## START ENTRIES PROVIDED

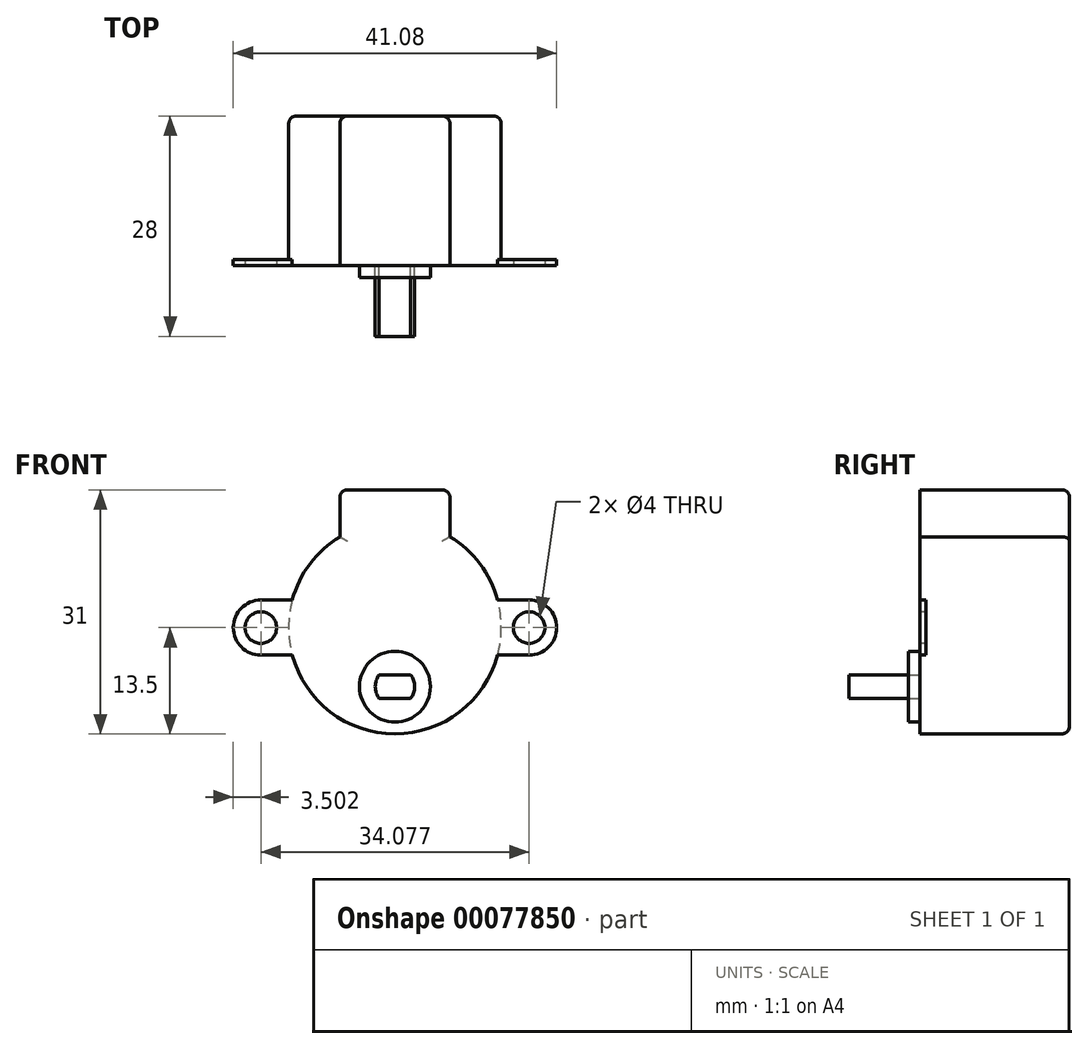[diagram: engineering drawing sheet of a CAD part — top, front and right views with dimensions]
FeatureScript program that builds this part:
annotation { "Feature Type Name" : "Feature", "Feature Type Description" : "" }
export const myFeature = defineFeature(function(context is Context, id is Id, definition is map)
    precondition{}
    {
        {
            var Q0;
            Q0=qCreatedBy(makeId("Front.planeOp"),FACE);
            var sketch = newSketch(context, id + "F0", { "sketchPlane" : qUnion([Q0])});
            skCircle(sketch, "E0", {"center": v(0, 0) * mm, "radius": 13.5 * mm});
            skLineSegment(sketch, "E1", {"start": v(17.04, 3.5) * mm, "end": v(13.04, 3.5) * mm});
            skLineSegment(sketch, "E2", {"start": v(17.04, -3.5) * mm, "end": v(13.04, -3.5) * mm});
            skArc(sketch, "E3", {"start": v(17.04, 3.5) * mm, "mid": v(20.54, 0) * mm, "end": v(17.04, -3.5) * mm});
            skLineSegment(sketch, "E4", {"start": v(-13.04, 3.5) * mm, "end": v(-17.04, 3.5) * mm});
            skLineSegment(sketch, "E5", {"start": v(-13.04, -3.5) * mm, "end": v(-17.04, -3.5) * mm});
            skArc(sketch, "E6", {"start": v(-17.04, 3.5) * mm, "mid": v(-20.54, 0) * mm, "end": v(-17.04, -3.5) * mm});
            skLineSegment(sketch, "E7", {"start": v(-7, 11.54) * mm, "end": v(-7, 17.5) * mm});
            skLineSegment(sketch, "E8", {"start": v(-7, 17.5) * mm, "end": v(7, 17.5) * mm});
            skLineSegment(sketch, "E9", {"start": v(7, 17.5) * mm, "end": v(7, 11.54) * mm});
            skPoint(sketch, "E10", {"position": v(0, 17.5) * mm});
            skCircle(sketch, "E11", {"center": v(0, -7.5) * mm, "radius": 4.5 * mm});
            skLineSegment(sketch, "E12", {"start": v(-2, -6) * mm, "end": v(2, -6) * mm});
            skLineSegment(sketch, "E13", {"start": v(-2, -9) * mm, "end": v(2, -9) * mm});
            skArc(sketch, "E14", {"start": v(2, -6) * mm, "mid": v(2.5, -7.5) * mm, "end": v(2, -9) * mm});
            skArc(sketch, "E15", {"start": v(-2, -9) * mm, "mid": v(-2.5, -7.5) * mm, "end": v(-2, -6) * mm});
            skSolve(sketch);
        }
        {
            var Q0;
            Q0=makeQuery(id+"F0.imprint","IMPRINT",FACE,{"disambiguationData":[TD([[makeQuery(id+"F0.imprint","IMPRINT",EDGE,{"derivedFrom":sQuery(id+"F0.wireOp",EDGE,"E11")}),-1.0]])]});
            var Q1;
            Q1=makeQuery(id+"F0.imprint","IMPRINT",FACE,{"disambiguationData":[TD([[makeQuery(id+"F0.imprint","IMPRINT",EDGE,{"derivedFrom":sQuery(id+"F0.wireOp",EDGE,"E11")}),1.0]])]});
            var Q2;
            Q2=makeQuery(id+"F0.imprint","IMPRINT",FACE,{"disambiguationData":[TD([[makeQuery(id+"F0.imprint","IMPRINT",EDGE,{"derivedFrom":sQuery(id+"F0.wireOp",EDGE,"E12")}),-1.0]])]});
            var Q3;
            {var subQ0=sQuery(id+"F0.wireOp",EDGE,"E7");Q3=makeQuery(id+"F0.imprint","IMPRINT",FACE,{"disambiguationData":[TD([[makeQuery(id+"F0.imprint","IMPRINT",EDGE,{"derivedFrom":subQ0}),-1.0]])]});}
            extrude(context, id + "F1", {"entities" : qUnion([Q0, Q1, Q2, Q3]), "oppositeDirection" : true, "depth" : 19 * mm});
        }
        {
            var Q0;
            {var subQ0=sQuery(id+"F0.wireOp",EDGE,"E4");Q0=makeQuery(id+"F0.imprint","IMPRINT",FACE,{"disambiguationData":[TD([[makeQuery(id+"F0.imprint","IMPRINT",EDGE,{"derivedFrom":subQ0}),1.0]])]});}
            var Q1;
            {var subQ0=sQuery(id+"F0.wireOp",EDGE,"E1");Q1=makeQuery(id+"F0.imprint","IMPRINT",FACE,{"disambiguationData":[TD([[makeQuery(id+"F0.imprint","IMPRINT",EDGE,{"derivedFrom":subQ0}),1.0]])]});}
            extrude(context, id + "F2", {"entities" : qUnion([Q0, Q1]), "operationType" : NewBodyOperationType.ADD, "oppositeDirection" : true, "depth" : 0.75 * mm});
        }
        {
            var Q0;
            Q0=makeQuery(id+"F0.imprint","IMPRINT",FACE,{"disambiguationData":[TD([[makeQuery(id+"F0.imprint","IMPRINT",EDGE,{"derivedFrom":sQuery(id+"F0.wireOp",EDGE,"E11")}),1.0]])]});
            extrude(context, id + "F3", {"entities" : qUnion([Q0]), "operationType" : NewBodyOperationType.ADD, "depth" : 1.5 * mm});
        }
        {
            var Q0;
            Q0=makeQuery(id+"F0.imprint","IMPRINT",FACE,{"disambiguationData":[TD([[makeQuery(id+"F0.imprint","IMPRINT",EDGE,{"derivedFrom":sQuery(id+"F0.wireOp",EDGE,"E12")}),-1.0]])]});
            extrude(context, id + "F4", {"entities" : qUnion([Q0]), "depth" : 9 * mm});
        }
        {
            var Q0;
            Q0=sQuery(id+"F0.wireOp",VERTEX,"E6.center");
            var Q1;
            Q1=sQuery(id+"F0.wireOp",VERTEX,"E3.center");
            var Q2;
            Q2=makeQuery(id+"F1.opExtrude","SWEPT_BODY",BODY,{"disambiguationData":[OSD([sQuery(id+"F0.wireOp",EDGE,"E0"),sQuery(id+"F0.wireOp",EDGE,"E7"),sQuery(id+"F0.wireOp",EDGE,"E8"),sQuery(id+"F0.wireOp",EDGE,"E9")])]});
            hole(context, id + "F5", {"style" : HoleStyle.SIMPLE, "endStyle" : HoleEndStyle.THROUGH, "holeDiameter" : 4 * mm, "locations" : qUnion([Q0, Q1]), "scope" : qUnion([Q2]), "isTappedThrough" : true});
        }
        {
            var Q0;
            Q0=makeQuery(id+"F1.opExtrude","CAP_EDGE",EDGE,{"disambiguationData":[OSD([sQuery(id+"F0.wireOp",EDGE,"E0")])],"isStart":false});
            var Q1;
            Q1=makeQuery(id+"F1.opExtrude","CAP_EDGE",EDGE,{"disambiguationData":[OSD([sQuery(id+"F0.wireOp",EDGE,"E9")])],"isStart":false});
            var Q2;
            Q2=makeQuery(id+"F1.opExtrude","CAP_EDGE",EDGE,{"disambiguationData":[OSD([sQuery(id+"F0.wireOp",EDGE,"E8")])],"isStart":false});
            var Q3;
            Q3=makeQuery(id+"F1.opExtrude","CAP_EDGE",EDGE,{"disambiguationData":[OSD([sQuery(id+"F0.wireOp",EDGE,"E7")])],"isStart":false});
            var Q4;
            Q4=makeQuery(id+"F1.opExtrude","SWEPT_EDGE",EDGE,{"disambiguationData":[OSD([sQuery(id+"F0.wireOp",EDGE,"E8"),sQuery(id+"F0.wireOp",EDGE,"E9")])]});
            var Q5;
            Q5=makeQuery(id+"F1.opExtrude","SWEPT_EDGE",EDGE,{"disambiguationData":[OSD([sQuery(id+"F0.wireOp",EDGE,"E7"),sQuery(id+"F0.wireOp",EDGE,"E8")])]});
            fillet(context, id + "F6", {"entities" : qUnion([Q0, Q1, Q2, Q3, Q4, Q5]), "radius" : 1 * mm, "tangentPropagation" : true, "allowEdgeOverflow" : false});
        }
    });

## END ENTRIES PROVIDED

*REQUIRED TASK*:
Rewrite every record above, substituting "size" for each occurrence of "radius" and leaving all other text unchanged. Leave the pictures out.

*SOLUTION FOR THIS PROBLEM*:
[diagram: engineering drawing sheet of a CAD part — top, front and right views with dimensions]
FeatureScript program that builds this part:
annotation { "Feature Type Name" : "Feature", "Feature Type Description" : "" }
export const myFeature = defineFeature(function(context is Context, id is Id, definition is map)
    precondition{}
    {
        {
            var Q0;
            Q0=qCreatedBy(makeId("Front.planeOp"),FACE);
            var sketch = newSketch(context, id + "F0", { "sketchPlane" : qUnion([Q0])});
            skCircle(sketch, "E0", {"center": v(0, 0) * mm, "size": 13.5 * mm});
            skLineSegment(sketch, "E1", {"start": v(17.04, 3.5) * mm, "end": v(13.04, 3.5) * mm});
            skLineSegment(sketch, "E2", {"start": v(17.04, -3.5) * mm, "end": v(13.04, -3.5) * mm});
            skArc(sketch, "E3", {"start": v(17.04, 3.5) * mm, "mid": v(20.54, 0) * mm, "end": v(17.04, -3.5) * mm});
            skLineSegment(sketch, "E4", {"start": v(-13.04, 3.5) * mm, "end": v(-17.04, 3.5) * mm});
            skLineSegment(sketch, "E5", {"start": v(-13.04, -3.5) * mm, "end": v(-17.04, -3.5) * mm});
            skArc(sketch, "E6", {"start": v(-17.04, 3.5) * mm, "mid": v(-20.54, 0) * mm, "end": v(-17.04, -3.5) * mm});
            skLineSegment(sketch, "E7", {"start": v(-7, 11.54) * mm, "end": v(-7, 17.5) * mm});
            skLineSegment(sketch, "E8", {"start": v(-7, 17.5) * mm, "end": v(7, 17.5) * mm});
            skLineSegment(sketch, "E9", {"start": v(7, 17.5) * mm, "end": v(7, 11.54) * mm});
            skPoint(sketch, "E10", {"position": v(0, 17.5) * mm});
            skCircle(sketch, "E11", {"center": v(0, -7.5) * mm, "size": 4.5 * mm});
            skLineSegment(sketch, "E12", {"start": v(-2, -6) * mm, "end": v(2, -6) * mm});
            skLineSegment(sketch, "E13", {"start": v(-2, -9) * mm, "end": v(2, -9) * mm});
            skArc(sketch, "E14", {"start": v(2, -6) * mm, "mid": v(2.5, -7.5) * mm, "end": v(2, -9) * mm});
            skArc(sketch, "E15", {"start": v(-2, -9) * mm, "mid": v(-2.5, -7.5) * mm, "end": v(-2, -6) * mm});
            skSolve(sketch);
        }
        {
            var Q0;
            Q0=makeQuery(id+"F0.imprint","IMPRINT",FACE,{"disambiguationData":[TD([[makeQuery(id+"F0.imprint","IMPRINT",EDGE,{"derivedFrom":sQuery(id+"F0.wireOp",EDGE,"E11")}),-1.0]])]});
            var Q1;
            Q1=makeQuery(id+"F0.imprint","IMPRINT",FACE,{"disambiguationData":[TD([[makeQuery(id+"F0.imprint","IMPRINT",EDGE,{"derivedFrom":sQuery(id+"F0.wireOp",EDGE,"E11")}),1.0]])]});
            var Q2;
            Q2=makeQuery(id+"F0.imprint","IMPRINT",FACE,{"disambiguationData":[TD([[makeQuery(id+"F0.imprint","IMPRINT",EDGE,{"derivedFrom":sQuery(id+"F0.wireOp",EDGE,"E12")}),-1.0]])]});
            var Q3;
            {var subQ0=sQuery(id+"F0.wireOp",EDGE,"E7");Q3=makeQuery(id+"F0.imprint","IMPRINT",FACE,{"disambiguationData":[TD([[makeQuery(id+"F0.imprint","IMPRINT",EDGE,{"derivedFrom":subQ0}),-1.0]])]});}
            extrude(context, id + "F1", {"entities" : qUnion([Q0, Q1, Q2, Q3]), "oppositeDirection" : true, "depth" : 19 * mm});
        }
        {
            var Q0;
            {var subQ0=sQuery(id+"F0.wireOp",EDGE,"E4");Q0=makeQuery(id+"F0.imprint","IMPRINT",FACE,{"disambiguationData":[TD([[makeQuery(id+"F0.imprint","IMPRINT",EDGE,{"derivedFrom":subQ0}),1.0]])]});}
            var Q1;
            {var subQ0=sQuery(id+"F0.wireOp",EDGE,"E1");Q1=makeQuery(id+"F0.imprint","IMPRINT",FACE,{"disambiguationData":[TD([[makeQuery(id+"F0.imprint","IMPRINT",EDGE,{"derivedFrom":subQ0}),1.0]])]});}
            extrude(context, id + "F2", {"entities" : qUnion([Q0, Q1]), "operationType" : NewBodyOperationType.ADD, "oppositeDirection" : true, "depth" : 0.75 * mm});
        }
        {
            var Q0;
            Q0=makeQuery(id+"F0.imprint","IMPRINT",FACE,{"disambiguationData":[TD([[makeQuery(id+"F0.imprint","IMPRINT",EDGE,{"derivedFrom":sQuery(id+"F0.wireOp",EDGE,"E11")}),1.0]])]});
            extrude(context, id + "F3", {"entities" : qUnion([Q0]), "operationType" : NewBodyOperationType.ADD, "depth" : 1.5 * mm});
        }
        {
            var Q0;
            Q0=makeQuery(id+"F0.imprint","IMPRINT",FACE,{"disambiguationData":[TD([[makeQuery(id+"F0.imprint","IMPRINT",EDGE,{"derivedFrom":sQuery(id+"F0.wireOp",EDGE,"E12")}),-1.0]])]});
            extrude(context, id + "F4", {"entities" : qUnion([Q0]), "depth" : 9 * mm});
        }
        {
            var Q0;
            Q0=sQuery(id+"F0.wireOp",VERTEX,"E6.center");
            var Q1;
            Q1=sQuery(id+"F0.wireOp",VERTEX,"E3.center");
            var Q2;
            Q2=makeQuery(id+"F1.opExtrude","SWEPT_BODY",BODY,{"disambiguationData":[OSD([sQuery(id+"F0.wireOp",EDGE,"E0"),sQuery(id+"F0.wireOp",EDGE,"E7"),sQuery(id+"F0.wireOp",EDGE,"E8"),sQuery(id+"F0.wireOp",EDGE,"E9")])]});
            hole(context, id + "F5", {"style" : HoleStyle.SIMPLE, "endStyle" : HoleEndStyle.THROUGH, "holeDiameter" : 4 * mm, "locations" : qUnion([Q0, Q1]), "scope" : qUnion([Q2]), "isTappedThrough" : true});
        }
        {
            var Q0;
            Q0=makeQuery(id+"F1.opExtrude","CAP_EDGE",EDGE,{"disambiguationData":[OSD([sQuery(id+"F0.wireOp",EDGE,"E0")])],"isStart":false});
            var Q1;
            Q1=makeQuery(id+"F1.opExtrude","CAP_EDGE",EDGE,{"disambiguationData":[OSD([sQuery(id+"F0.wireOp",EDGE,"E9")])],"isStart":false});
            var Q2;
            Q2=makeQuery(id+"F1.opExtrude","CAP_EDGE",EDGE,{"disambiguationData":[OSD([sQuery(id+"F0.wireOp",EDGE,"E8")])],"isStart":false});
            var Q3;
            Q3=makeQuery(id+"F1.opExtrude","CAP_EDGE",EDGE,{"disambiguationData":[OSD([sQuery(id+"F0.wireOp",EDGE,"E7")])],"isStart":false});
            var Q4;
            Q4=makeQuery(id+"F1.opExtrude","SWEPT_EDGE",EDGE,{"disambiguationData":[OSD([sQuery(id+"F0.wireOp",EDGE,"E8"),sQuery(id+"F0.wireOp",EDGE,"E9")])]});
            var Q5;
            Q5=makeQuery(id+"F1.opExtrude","SWEPT_EDGE",EDGE,{"disambiguationData":[OSD([sQuery(id+"F0.wireOp",EDGE,"E7"),sQuery(id+"F0.wireOp",EDGE,"E8")])]});
            fillet(context, id + "F6", {"entities" : qUnion([Q0, Q1, Q2, Q3, Q4, Q5]), "size" : 1 * mm, "tangentPropagation" : true, "allowEdgeOverflow" : false});
        }
    });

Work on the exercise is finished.